The former chairman, director and the largest shareholder in Post, Williams is asking stockholders at their annual meeting May 27 to vote on his plan that would have shareholders--and not directors--decide what the company pays its board members.

Williams also is preparing to launch a website to pitch his platform to shareholders. He couldn't be reached by GlobeSt.com's publication deadline. But his publicist, Larry Dennedy of New York-based McKenzie Partners who helped Williams in his unsuccessful proxy fight last year, tells GlobeSt.com his client "can't project the results" of the May 27 meeting but believes shareholders will back his idea.

"He feels very strongly that shareholders should have the right" to decide the compensation packages of the company's directors, Dennedy tells GlobeSt.com.

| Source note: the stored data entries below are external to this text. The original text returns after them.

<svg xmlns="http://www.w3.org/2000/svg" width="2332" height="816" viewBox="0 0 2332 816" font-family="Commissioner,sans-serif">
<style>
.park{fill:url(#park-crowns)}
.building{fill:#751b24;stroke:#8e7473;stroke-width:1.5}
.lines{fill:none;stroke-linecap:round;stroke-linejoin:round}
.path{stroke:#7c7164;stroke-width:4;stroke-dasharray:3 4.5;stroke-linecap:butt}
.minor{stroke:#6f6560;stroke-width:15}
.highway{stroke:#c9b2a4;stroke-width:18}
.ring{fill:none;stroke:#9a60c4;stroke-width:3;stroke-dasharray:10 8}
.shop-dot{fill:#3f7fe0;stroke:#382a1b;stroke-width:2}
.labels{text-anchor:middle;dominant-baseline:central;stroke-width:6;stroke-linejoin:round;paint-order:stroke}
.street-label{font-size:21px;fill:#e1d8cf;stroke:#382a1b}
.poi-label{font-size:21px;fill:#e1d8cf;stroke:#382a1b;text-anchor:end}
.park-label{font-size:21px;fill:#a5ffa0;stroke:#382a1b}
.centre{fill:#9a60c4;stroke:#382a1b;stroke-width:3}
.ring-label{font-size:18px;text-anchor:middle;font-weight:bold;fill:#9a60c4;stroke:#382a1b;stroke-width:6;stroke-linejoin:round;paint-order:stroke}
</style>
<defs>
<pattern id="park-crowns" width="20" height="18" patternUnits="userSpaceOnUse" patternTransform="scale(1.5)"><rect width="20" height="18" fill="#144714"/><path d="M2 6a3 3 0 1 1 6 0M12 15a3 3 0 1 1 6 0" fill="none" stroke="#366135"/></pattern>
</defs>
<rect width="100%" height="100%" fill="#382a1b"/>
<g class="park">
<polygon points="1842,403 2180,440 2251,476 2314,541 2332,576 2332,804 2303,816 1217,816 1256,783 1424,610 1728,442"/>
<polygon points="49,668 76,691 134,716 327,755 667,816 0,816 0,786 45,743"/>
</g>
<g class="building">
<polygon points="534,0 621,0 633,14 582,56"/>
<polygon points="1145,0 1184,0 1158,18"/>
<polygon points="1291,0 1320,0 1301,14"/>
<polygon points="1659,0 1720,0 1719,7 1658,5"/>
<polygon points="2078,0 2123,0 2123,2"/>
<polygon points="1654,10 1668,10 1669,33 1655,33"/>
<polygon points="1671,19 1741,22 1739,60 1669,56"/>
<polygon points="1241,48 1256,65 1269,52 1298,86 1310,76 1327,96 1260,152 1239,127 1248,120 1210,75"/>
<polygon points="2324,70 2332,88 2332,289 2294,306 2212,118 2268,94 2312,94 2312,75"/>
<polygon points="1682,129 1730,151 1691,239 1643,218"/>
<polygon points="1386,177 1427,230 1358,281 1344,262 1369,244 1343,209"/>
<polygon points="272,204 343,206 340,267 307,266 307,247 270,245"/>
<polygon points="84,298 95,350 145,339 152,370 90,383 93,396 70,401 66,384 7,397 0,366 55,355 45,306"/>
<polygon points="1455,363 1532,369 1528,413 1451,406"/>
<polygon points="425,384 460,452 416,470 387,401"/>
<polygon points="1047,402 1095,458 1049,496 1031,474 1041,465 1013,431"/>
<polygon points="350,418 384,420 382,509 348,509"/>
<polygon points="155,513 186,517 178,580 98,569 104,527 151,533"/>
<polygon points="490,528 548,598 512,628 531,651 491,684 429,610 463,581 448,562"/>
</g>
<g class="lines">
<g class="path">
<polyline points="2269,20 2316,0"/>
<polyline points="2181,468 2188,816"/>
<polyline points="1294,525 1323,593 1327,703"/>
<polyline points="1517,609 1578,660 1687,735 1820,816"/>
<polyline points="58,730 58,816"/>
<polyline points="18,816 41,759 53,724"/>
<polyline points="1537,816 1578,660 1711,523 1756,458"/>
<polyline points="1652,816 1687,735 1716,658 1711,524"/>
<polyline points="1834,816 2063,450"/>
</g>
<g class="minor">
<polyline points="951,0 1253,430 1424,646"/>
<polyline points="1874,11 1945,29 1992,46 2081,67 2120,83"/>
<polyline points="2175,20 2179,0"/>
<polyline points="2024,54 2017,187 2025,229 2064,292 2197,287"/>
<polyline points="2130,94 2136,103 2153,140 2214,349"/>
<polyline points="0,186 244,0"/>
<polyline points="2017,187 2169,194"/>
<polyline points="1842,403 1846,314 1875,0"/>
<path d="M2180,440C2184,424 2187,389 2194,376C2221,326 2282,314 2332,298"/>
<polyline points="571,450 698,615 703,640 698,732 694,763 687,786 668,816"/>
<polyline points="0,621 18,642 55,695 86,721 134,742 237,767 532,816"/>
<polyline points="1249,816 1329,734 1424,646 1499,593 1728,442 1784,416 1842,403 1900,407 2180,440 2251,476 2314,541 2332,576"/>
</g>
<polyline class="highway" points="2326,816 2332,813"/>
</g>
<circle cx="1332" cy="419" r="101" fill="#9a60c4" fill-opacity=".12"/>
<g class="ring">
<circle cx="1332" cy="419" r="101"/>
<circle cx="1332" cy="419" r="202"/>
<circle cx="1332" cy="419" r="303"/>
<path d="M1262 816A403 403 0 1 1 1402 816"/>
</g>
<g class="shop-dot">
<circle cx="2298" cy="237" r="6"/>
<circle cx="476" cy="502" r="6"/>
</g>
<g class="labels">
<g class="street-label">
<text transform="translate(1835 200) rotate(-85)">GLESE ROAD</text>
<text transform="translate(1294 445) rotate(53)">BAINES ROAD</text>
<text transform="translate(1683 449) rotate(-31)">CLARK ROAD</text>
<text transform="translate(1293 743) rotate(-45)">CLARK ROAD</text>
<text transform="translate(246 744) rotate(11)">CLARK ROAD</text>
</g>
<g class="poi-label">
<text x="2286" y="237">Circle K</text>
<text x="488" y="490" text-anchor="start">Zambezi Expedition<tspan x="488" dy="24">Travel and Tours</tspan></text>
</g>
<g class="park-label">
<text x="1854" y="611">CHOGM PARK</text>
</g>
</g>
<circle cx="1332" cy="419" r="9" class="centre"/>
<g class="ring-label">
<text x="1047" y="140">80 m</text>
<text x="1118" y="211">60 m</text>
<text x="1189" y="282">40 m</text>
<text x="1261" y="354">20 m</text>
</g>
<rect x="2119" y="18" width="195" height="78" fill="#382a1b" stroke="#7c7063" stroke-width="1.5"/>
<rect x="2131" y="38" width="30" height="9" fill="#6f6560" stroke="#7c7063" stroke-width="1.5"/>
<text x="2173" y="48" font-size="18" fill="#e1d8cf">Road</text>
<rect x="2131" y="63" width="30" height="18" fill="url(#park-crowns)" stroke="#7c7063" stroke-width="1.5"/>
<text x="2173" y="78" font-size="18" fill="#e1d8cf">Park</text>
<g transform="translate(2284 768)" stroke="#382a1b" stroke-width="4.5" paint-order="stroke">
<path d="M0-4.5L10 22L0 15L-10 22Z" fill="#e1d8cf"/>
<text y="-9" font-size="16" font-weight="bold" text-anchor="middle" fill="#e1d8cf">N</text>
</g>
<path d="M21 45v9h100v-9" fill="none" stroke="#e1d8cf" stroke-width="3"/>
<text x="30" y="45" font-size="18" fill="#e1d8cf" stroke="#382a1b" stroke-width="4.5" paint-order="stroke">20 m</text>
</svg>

The trigger that sparked the newest tiff was the $450,000 salary of Post chairman Robert C. Goddard III, associates of Williams and persons familiar with the latest controversy tell GlobeSt.com. Robert Anderson, a director, approved the $450,000 figure.

Anderson, a former partner at PricewaterhouseCoopers, leaves the Post board in May. He voted against Williams' takeover attempt last year. Insiders tell GlobeSt.com, it was Williams who initially appointed Anderson as a company director.

Post officials deny Goddard is overpaid. "The compensation is in the mainstream," Post president and CEO David P. Stockert tells GlobeSt.com. The $450,000 amount is "primarily a mix of cash and incentive bonuses," Stockert says. "Any company needs such a program to attract the right mix" of personnel and independent directors.

Williams' latest proposal "isn't in our shareholders' best interests," Stockert tells GlobeSt.com. He says that without the right compensation program, Post would never have attracted such "outstanding" national business leaders as Douglas Crocker II and Walter M. Deriso Jr.

Both are expected to join the board as new directors at the May 27 meeting. Crocker is the former president and CEO of Chicago-based Equity Residential. Deriso is vice chairman of Synovus, a multi-billion-dollar diversified financial services company headquartered in Columbus, GA.

Williams, meanwhile, is back in the development business but won't be competing against Post's garden-style apartment product. He is orchestrating an alliance of five companies, run by former Post executives and staffed by a total workforce of 750 in separate offices at One Overton Park, as GlobeSt.com previously reported. The five companies are involved in apartment community management, redevelopments, condominium and rental townhome development, and landscaping.